歩行練習アシスト(Gait Exercise Assist Robot;以下,GEAR)は,藤田保健衛生大学とトヨタ自動車が脳卒中片麻痺者の歩行練習支援を目的に開発したロボットである。麻痺側立脚期の膝伸展と遊脚期の膝屈曲を適切に補助することで,初期から最小介助で多数歩のトレッドミル歩行練習を可能とする。また,荷重量や膝折れに対する音声フィードバック,患者用モニタに出力される歩行者の全身像と足下像を用いた視覚フィードバックなど多彩な機能を有する。

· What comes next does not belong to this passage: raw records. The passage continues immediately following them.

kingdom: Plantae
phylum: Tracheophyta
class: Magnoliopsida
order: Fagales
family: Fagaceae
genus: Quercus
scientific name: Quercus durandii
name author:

今回,従来装具を用いた歩行練習に全介助を必要とした重度片麻痺者に対するGEARを用いた歩行練習の有用性について検討した。


【方法】

対象は介入開始の5週間前に右被殻出血により左片麻痺を呈した60歳代の女性1例とした。介入は通常練習2単位(月~金曜日)+3単位(土曜日)に加え,ロボットの着脱を含めたGEAR練習2単位(月~金曜日)を実施した。介入前の麻痺側下肢運動機能は,SIASにてHip-flexion:0,Knee-extension:0,Foot-Pat:0であった。感覚機能はTouch:1,Position:0であった。平地歩行の自立度は,RAPS-KAFO,Side-caneを使用し,FIM1点であった。高次脳機能は注意・遂行機能の低下,半側空間無視を呈した。

指標はGEAR練習を開始した発症後5週から13週までの総歩行距離(m),歩行速度(km/h),重複歩距離(cm),歩行率(steps/min)の平均値を週毎に算出し,通常練習とGEAR練習を比較した。また,歩行自立度に関しては,発症後5週から13週のGEAR練習時の自立度とGEAR介入前の発症後4週を含めた通常練習時の自立度を先行研究にて脳卒中片麻痺者における平地歩行能力の経過を麻痺側下肢の運動機能と歩行自立度より分類した結果と比較した。


【結果】

5~13週の歩行距離,歩行速度,歩行率,歩行自立度は通常練習よりもGEAR練習の方が高値を示した。重複歩距離に関しては,ほぼ同等の値を示した。また,4~13週の平地歩行の自立度は,介入前の麻痺側下肢の運動機能と歩行自立度が同等な先行研究の結果(中央値)よりもGEAR練習の方が高値を示し,上位75%を上回る結果となった。


【結論】

GEAR練習では,精緻なアシスト調整性や多彩なフィードバック機能により,通常練習よりも常に最適な難易度かつ,最小限介助で長距離,多数歩の歩行練習が可能であるため,学習を促進に必要な練習の質と量を兼ね備えた治療を提供することが可能である。そのため,GEAR練習では本症例のような重度片麻痺者において,歩行能力の改善に対する有用性が高いと考えられた。今後は,GEAR練習における効果の有用性を片麻痺者に一般的に認められる異常歩行の重症度に関して通常練習群と比較することで検討する予定である。